Your Heart on Overdrive
When your body can't cool itself efficiently through sweating, it turns to plan B: it sends more blood to the surface of your skin to try and release heat. This creates a cardiovascular traffic jam. Your heart is now trying to do two demanding jobs at once: pump oxygen-rich blood to your working muscles, and pump blood to the skin for cooling. To meet this double demand, your heart rate has to increase significantly. This phenomenon, known as 'cardiac drift', means your heart rate will be higher for the same pace or effort level compared to a workout in cool, dry weather. Dehydration, which happens faster in humid conditions, thickens your blood and makes the heart work even harder, further elevating your heart rate.

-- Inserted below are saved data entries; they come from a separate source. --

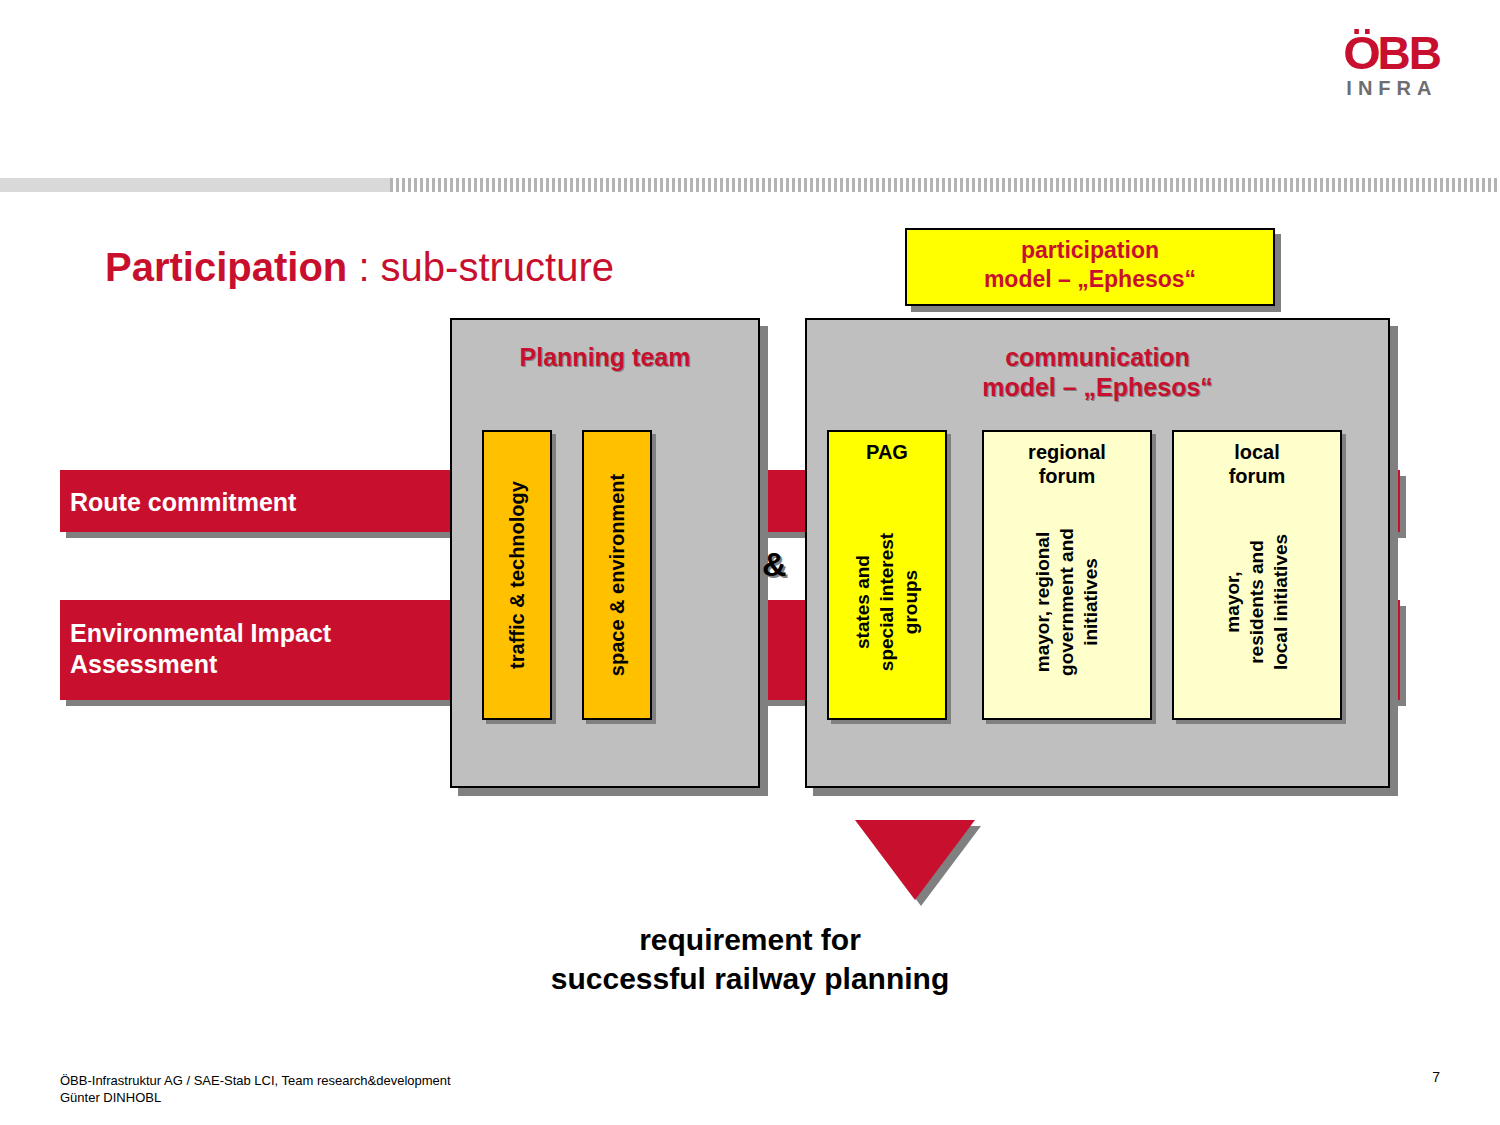ÖBB
INFRA
Participation : sub-structure
participation model – „Ephesos“
Route commitment
Environmental Impact
Assessment
Planning team
traffic & technology
space & environment
&
communication
model – „Ephesos“
PAG
states and
special interest
groups
regional
forum
mayor, regional
government and
initiatives
local
forum
mayor,
residents and
local initiatives
requirement for
successful railway planning
ÖBB-Infrastruktur AG / SAE-Stab LCI, Team research&development
Günter DINHOBL
7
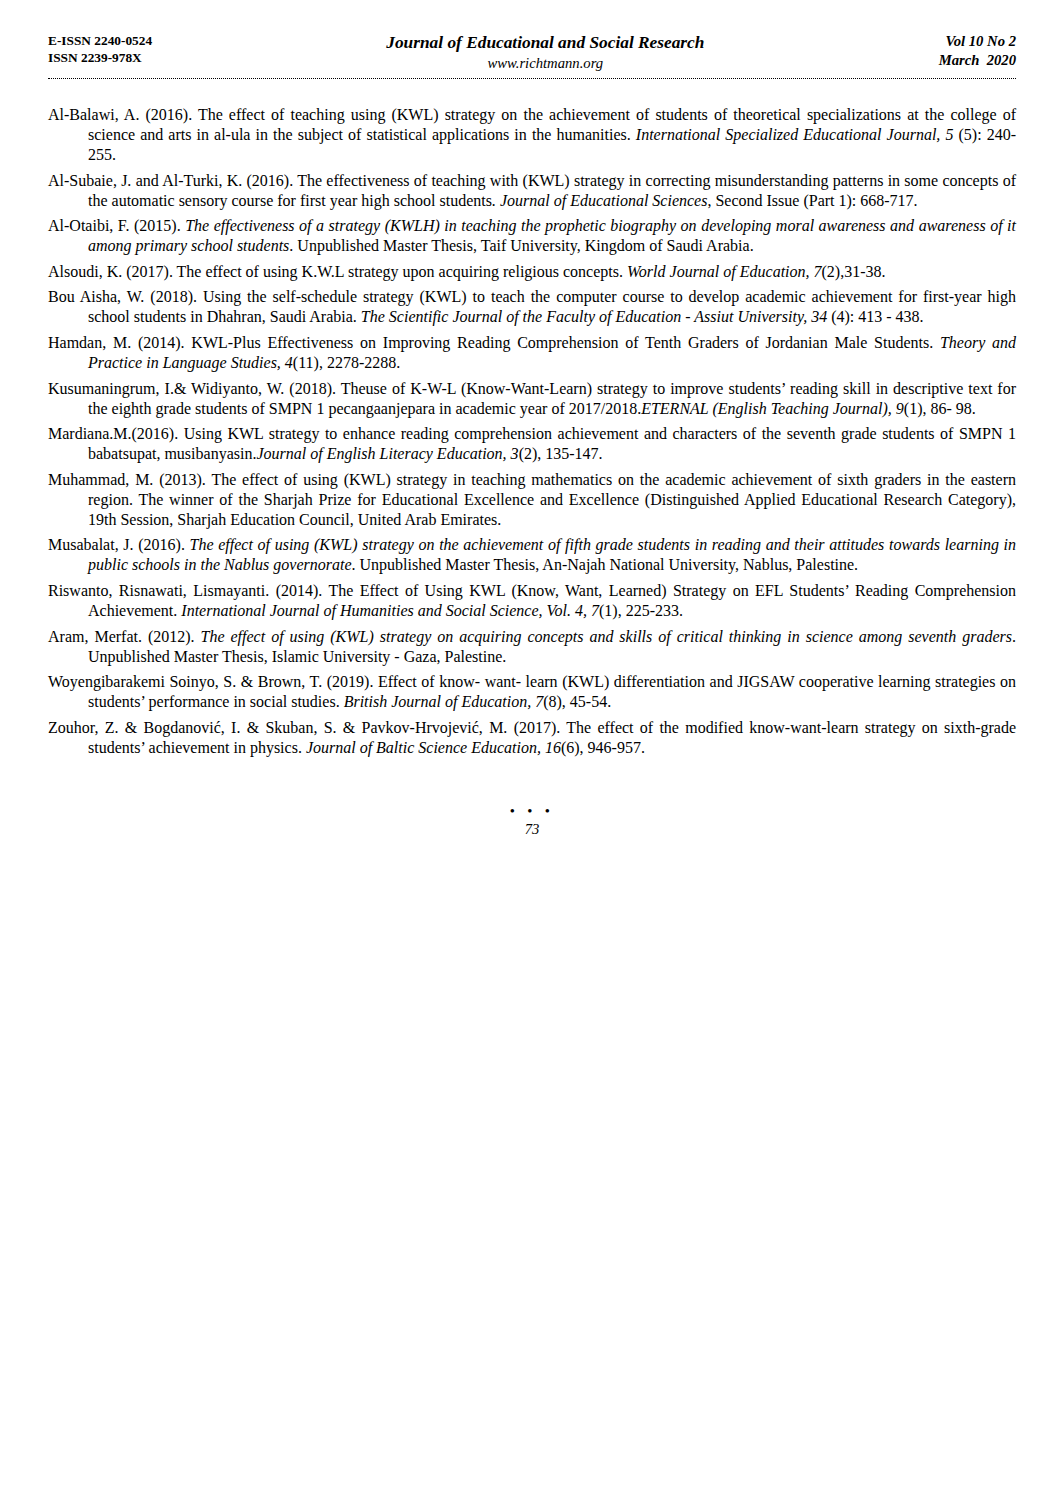E-ISSN 2240-0524
ISSN 2239-978X
Journal of Educational and Social Research www.richtmann.org
Vol 10 No 2
March 2020
Al-Balawi, A. (2016). The effect of teaching using (KWL) strategy on the achievement of students of theoretical specializations at the college of science and arts in al-ula in the subject of statistical applications in the humanities. International Specialized Educational Journal, 5 (5): 240-255.
Al-Subaie, J. and Al-Turki, K. (2016). The effectiveness of teaching with (KWL) strategy in correcting misunderstanding patterns in some concepts of the automatic sensory course for first year high school students. Journal of Educational Sciences, Second Issue (Part 1): 668-717.
Al-Otaibi, F. (2015). The effectiveness of a strategy (KWLH) in teaching the prophetic biography on developing moral awareness and awareness of it among primary school students. Unpublished Master Thesis, Taif University, Kingdom of Saudi Arabia.
Alsoudi, K. (2017). The effect of using K.W.L strategy upon acquiring religious concepts. World Journal of Education, 7(2),31-38.
Bou Aisha, W. (2018). Using the self-schedule strategy (KWL) to teach the computer course to develop academic achievement for first-year high school students in Dhahran, Saudi Arabia. The Scientific Journal of the Faculty of Education - Assiut University, 34 (4): 413 - 438.
Hamdan, M. (2014). KWL-Plus Effectiveness on Improving Reading Comprehension of Tenth Graders of Jordanian Male Students. Theory and Practice in Language Studies, 4(11), 2278-2288.
Kusumaningrum, I.& Widiyanto, W. (2018). Theuse of K-W-L (Know-Want-Learn) strategy to improve students’ reading skill in descriptive text for the eighth grade students of SMPN 1 pecangaanjepara in academic year of 2017/2018.ETERNAL (English Teaching Journal), 9(1), 86- 98.
Mardiana.M.(2016). Using KWL strategy to enhance reading comprehension achievement and characters of the seventh grade students of SMPN 1 babatsupat, musibanyasin.Journal of English Literacy Education, 3(2), 135-147.
Muhammad, M. (2013). The effect of using (KWL) strategy in teaching mathematics on the academic achievement of sixth graders in the eastern region. The winner of the Sharjah Prize for Educational Excellence and Excellence (Distinguished Applied Educational Research Category), 19th Session, Sharjah Education Council, United Arab Emirates.
Musabalat, J. (2016). The effect of using (KWL) strategy on the achievement of fifth grade students in reading and their attitudes towards learning in public schools in the Nablus governorate. Unpublished Master Thesis, An-Najah National University, Nablus, Palestine.
Riswanto, Risnawati, Lismayanti. (2014). The Effect of Using KWL (Know, Want, Learned) Strategy on EFL Students’ Reading Comprehension Achievement. International Journal of Humanities and Social Science, Vol. 4, 7(1), 225-233.
Aram, Merfat. (2012). The effect of using (KWL) strategy on acquiring concepts and skills of critical thinking in science among seventh graders. Unpublished Master Thesis, Islamic University - Gaza, Palestine.
Woyengibarakemi Soinyo, S. & Brown, T. (2019). Effect of know- want- learn (KWL) differentiation and JIGSAW cooperative learning strategies on students’ performance in social studies. British Journal of Education, 7(8), 45-54.
Zouhor, Z. & Bogdanović, I. & Skuban, S. & Pavkov-Hrvojević, M. (2017). The effect of the modified know-want-learn strategy on sixth-grade students’ achievement in physics. Journal of Baltic Science Education, 16(6), 946-957.
• • •
73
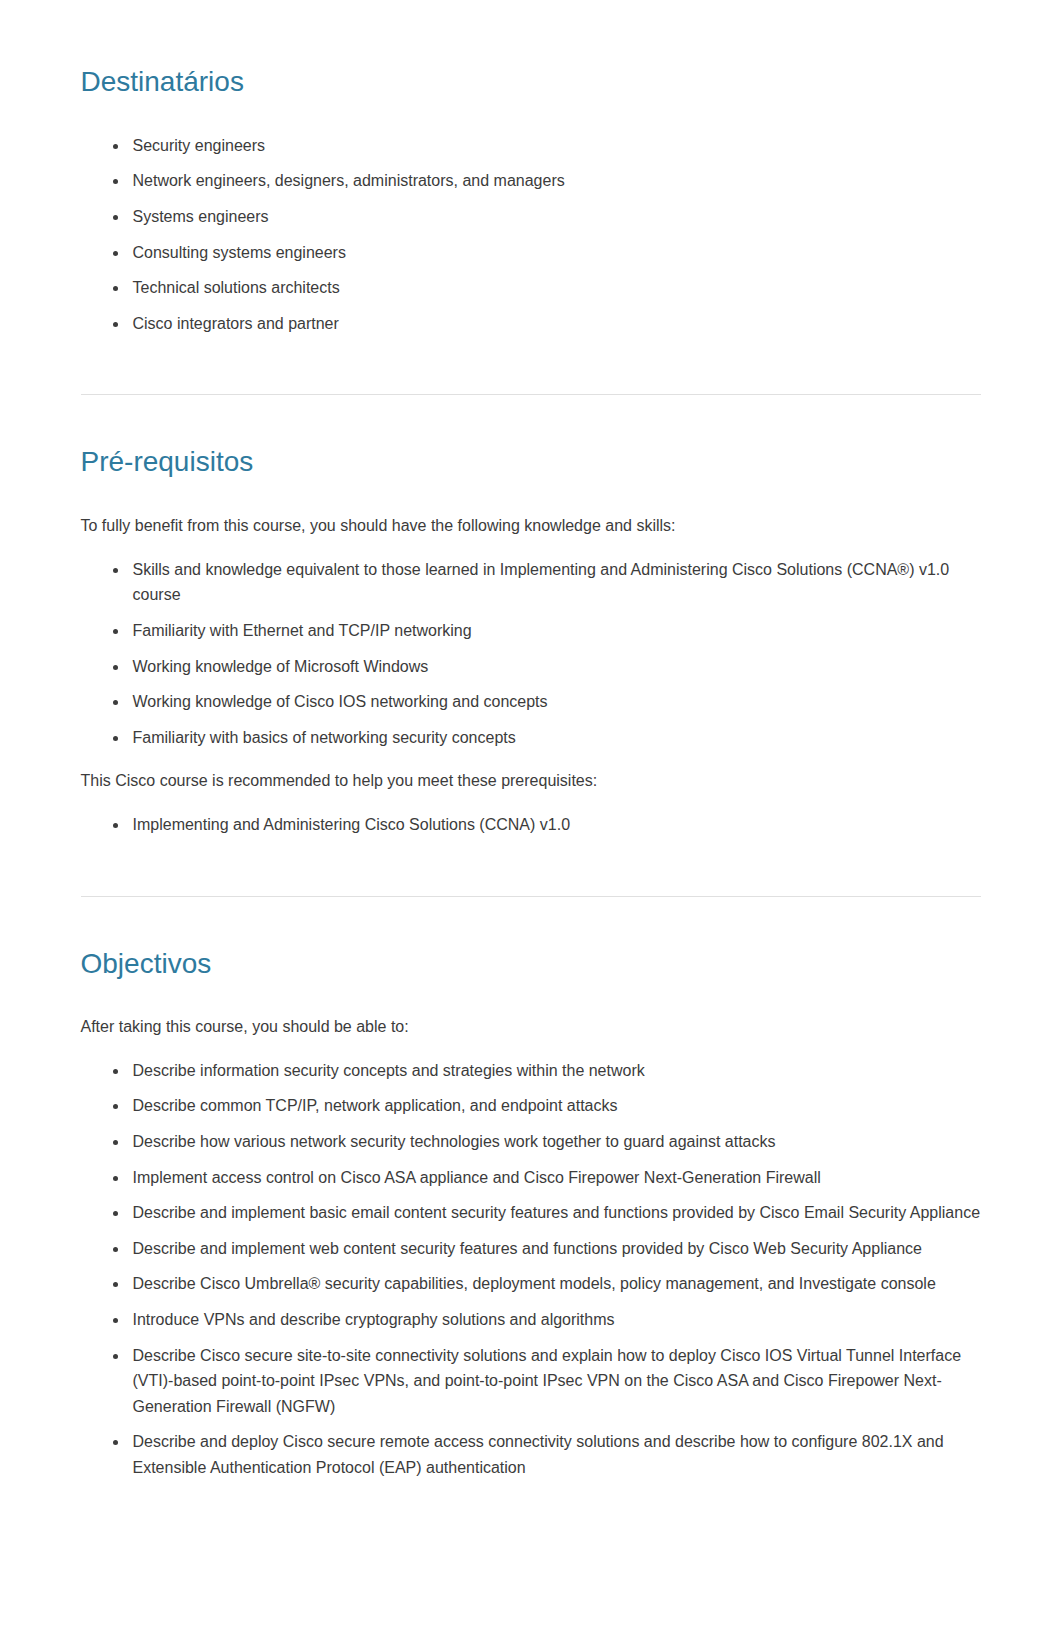Destinatários
Security engineers
Network engineers, designers, administrators, and managers
Systems engineers
Consulting systems engineers
Technical solutions architects
Cisco integrators and partner
Pré-requisitos
To fully benefit from this course, you should have the following knowledge and skills:
Skills and knowledge equivalent to those learned in Implementing and Administering Cisco Solutions (CCNA®) v1.0 course
Familiarity with Ethernet and TCP/IP networking
Working knowledge of Microsoft Windows
Working knowledge of Cisco IOS networking and concepts
Familiarity with basics of networking security concepts
This Cisco course is recommended to help you meet these prerequisites:
Implementing and Administering Cisco Solutions (CCNA) v1.0
Objectivos
After taking this course, you should be able to:
Describe information security concepts and strategies within the network
Describe common TCP/IP, network application, and endpoint attacks
Describe how various network security technologies work together to guard against attacks
Implement access control on Cisco ASA appliance and Cisco Firepower Next-Generation Firewall
Describe and implement basic email content security features and functions provided by Cisco Email Security Appliance
Describe and implement web content security features and functions provided by Cisco Web Security Appliance
Describe Cisco Umbrella® security capabilities, deployment models, policy management, and Investigate console
Introduce VPNs and describe cryptography solutions and algorithms
Describe Cisco secure site-to-site connectivity solutions and explain how to deploy Cisco IOS Virtual Tunnel Interface (VTI)-based point-to-point IPsec VPNs, and point-to-point IPsec VPN on the Cisco ASA and Cisco Firepower Next-Generation Firewall (NGFW)
Describe and deploy Cisco secure remote access connectivity solutions and describe how to configure 802.1X and Extensible Authentication Protocol (EAP) authentication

Understanding Your Heart Rate 'Tiers'
The term 'heart tiers' refers to heart rate zones, which are ranges based on a percentage of your maximum heart rate. These zones are crucial for effective training. Zone 2, for example, is typically for building aerobic endurance, while Zones 4 and 5 are for high-intensity efforts. In high humidity, your heart rate can easily drift from your intended Zone 2 into a higher-effort Zone 3 or 4, even if your pace hasn't changed. If you're training by pace or perceived effort alone, you risk overexerting yourself without realizing it. Monitoring your heart rate allows you to see the true physiological stress on your body and adjust your intensity to stay in the correct training zone.
How to Adjust Your Humid Day Workout
Instead of trying to hit your usual pace, train by effort and heart rate. If your goal is an easy aerobic run (Zone 2), slow down as much as needed to keep your heart rate from spiking. This might mean running significantly slower than you're used to, and that's okay—you're still getting the intended aerobic benefit. Hydration is also critical. Start hydrating well before your workout and drink regularly throughout. Consider exercising early in the morning or later in the evening when humidity and temperatures are typically lower. And if conditions are particularly brutal, there's no shame in taking your workout indoors to a gym or treadmill.
Red Flags: Know the Warning Signs
Pushing too hard in the humidity can lead to serious heat-related illnesses. Be aware of the signs of heat exhaustion: heavy sweating, a weak and rapid pulse, cool or clammy skin, dizziness, headache, and nausea. If you experience these symptoms, stop exercising immediately, move to a cool place, and rehydrate. Heat exhaustion can progress to heatstroke, a life-threatening emergency characterized by a very high body temperature (above 104°F or 40°C), confusion, slurred speech, and potentially a loss of consciousness. One of the key signs of heatstroke is that the person may stop sweating. If you suspect heatstroke, call for emergency medical help immediately.